The second level, the LLM as an assistant. So there were points at which I was trying to build PyArrow, and it's got C++ under it, and I'm not super experienced in C++, and I ended up with various errors in the build logs, and instead of having to troll through and figure out what was the problem and what was happening, having an LLM just help me pinpoint it really quickly was fantastic.
So the third level, the LLM as a tutor. So as I mentioned, I had no idea what magic methods were before this, so I got it to come up with a very quick sort of mini-tutorial-type thing, give me a really quick, simple example of exactly what it was, and it just made me feel way more prepared for the task I was trying to complete. But actually, there was a point at which LLM help didn't really take me any further.
So there was a bit where there were two different conventions of how to approach magic methods in Python, and there was just conflicting information there. I could have asked an LLM, but it felt like actually, with that context and the context of PyArrow, this needed human intervention. So I spoke to Alenka, who helped me by just explaining things from her past experience and her knowledge of this, and yeah, I feel like having somebody acting as a mentor on a project is just so important in so many cases.
But actually, kind of like beyond this, I got the pull request done, I got it finished, but I wanted to figure out where would be another place I could contribute, what were other tickets I could take on that would be kind of fun, interesting, and a good learning experience. And I mentioned it to a few other people collaborating on the project, and they started actually tagging me on issues. And again, I think this thing of having somebody acting as a sponsor, helping kind of figure out opportunities to kind of push you further, again, so, so important to have that human kind of side of things there.

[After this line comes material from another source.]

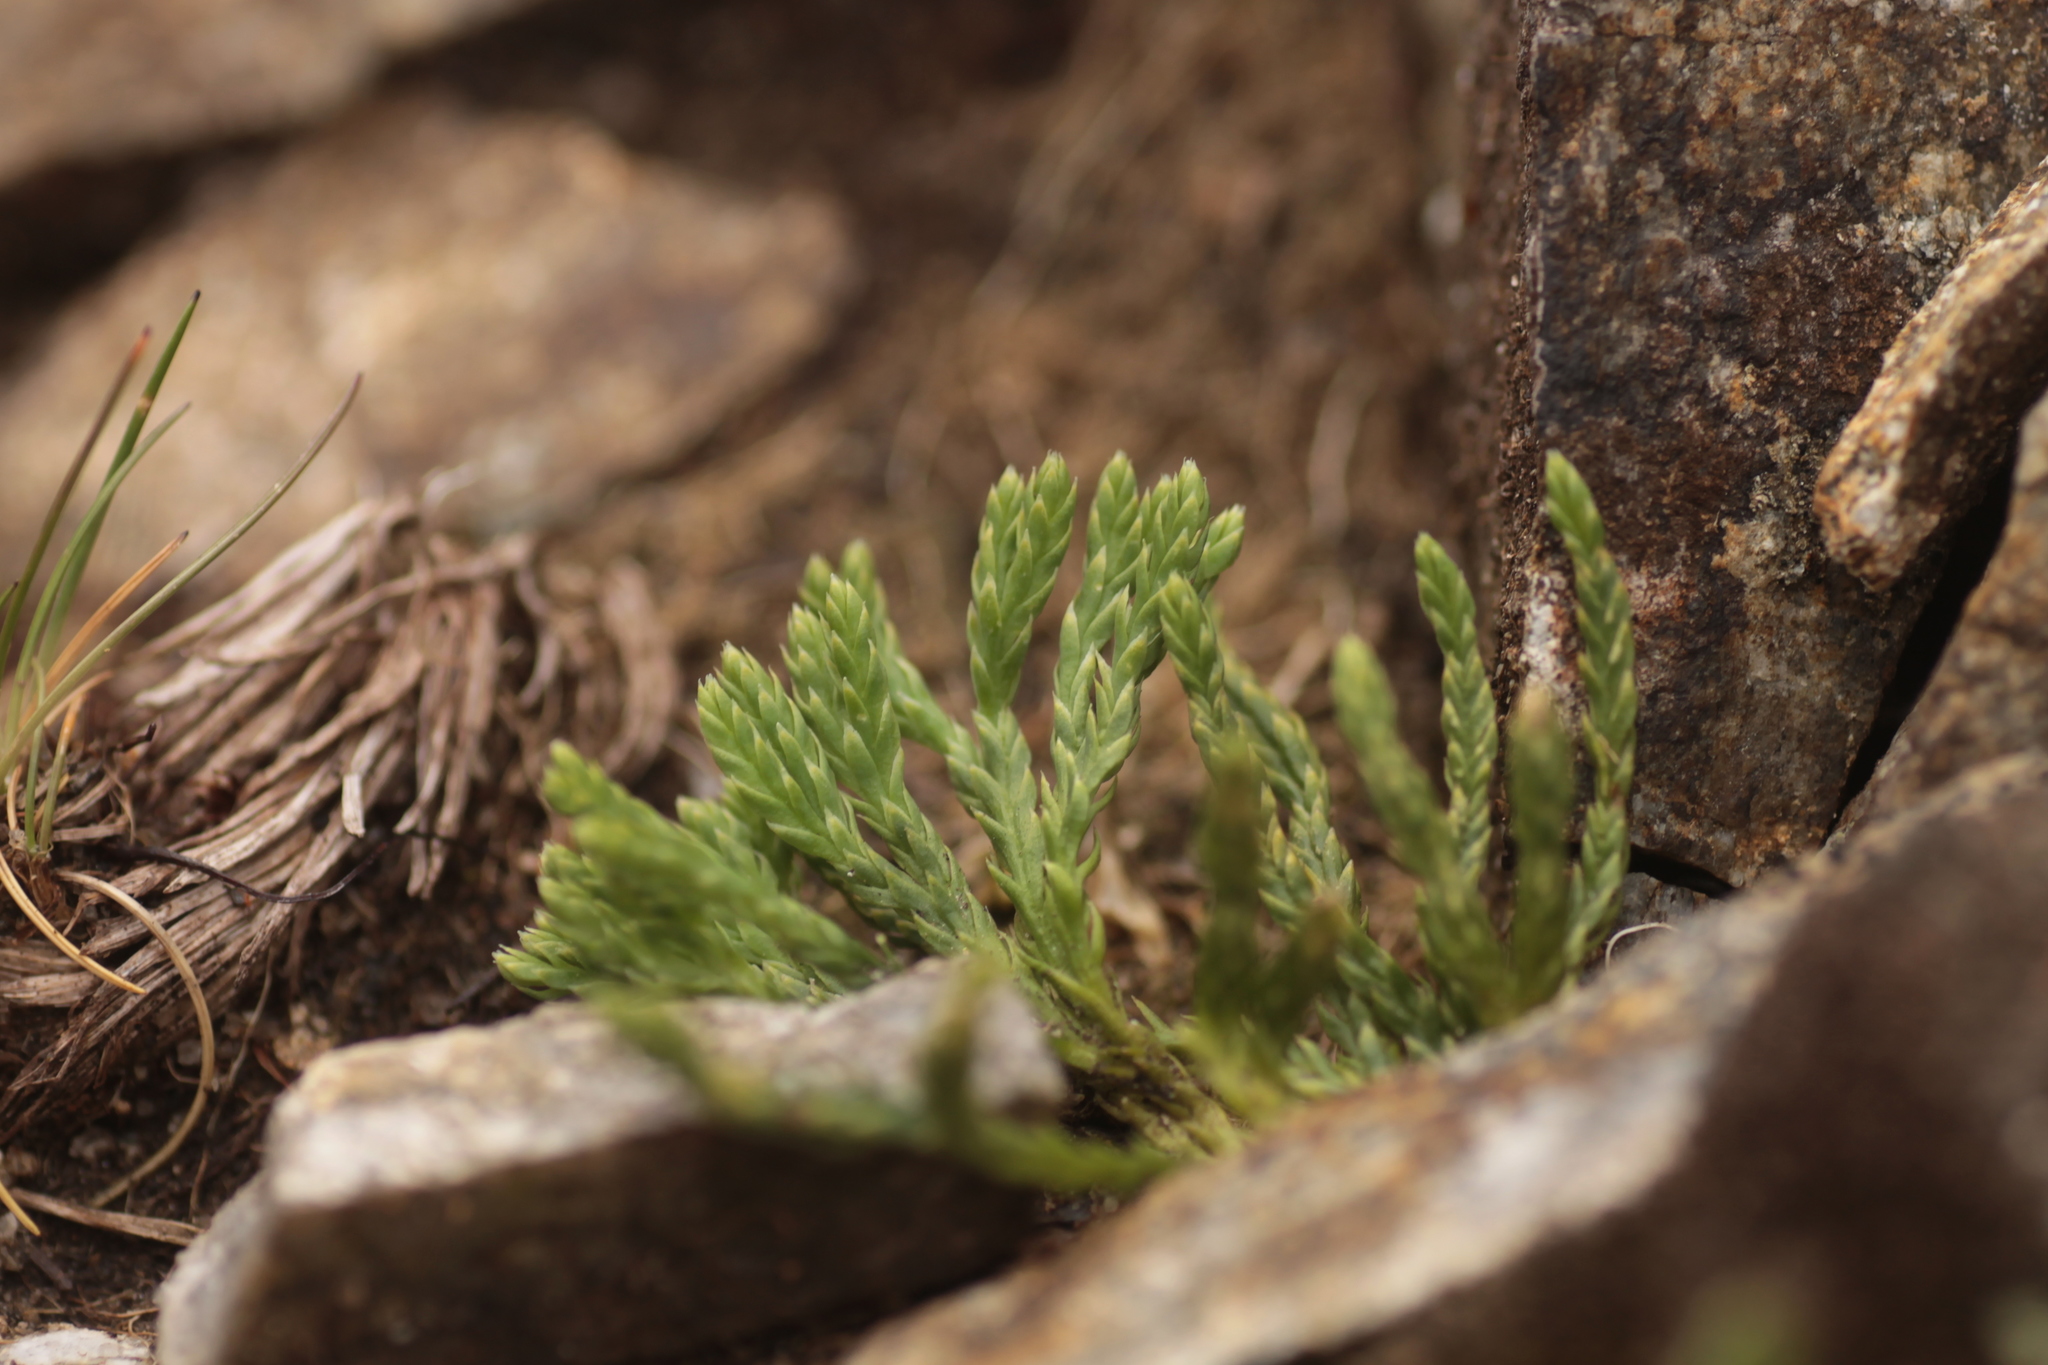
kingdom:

So actually, it's kind of not about sort of LLM versus human knowledge, it's more about just where to kind of rely on each. And so to kind of go back to the overall kind of question of how can I be more productive using LLMs, I think it's important to keep in mind that I feel like LLMs shine in the stretch zone, so like projects that can just take you a bit further than where you are at the moment. Not all the time, but sometimes, actually using LLMs to scaffold the work and not doing it for you can be really valuable. And finally, like not forgetting the importance of human connection, like really thinking about when to rely on people instead. And I think by doing all of these things, we can kind of shift from passive use of tools to like really active learning, and that can help to build long-term skills and productivity. Thank you.
I feel like LLMs shine in the stretch zone, so like projects that can just take you a bit further than where you are at the moment. Not all the time, but sometimes, actually using LLMs to scaffold the work and not doing it for you can be really valuable.
Thank you so much, Nick. We did have one question. Did you make the art for your slides because they're so awesome? Yeah, I got obsessed with Canva the other day. Oh, no, the other ones. Do you know what? I saw Hadley's talk at USAR where he'd done a lot of that and was like, well, that's a good idea to pay homage to. So, yeah.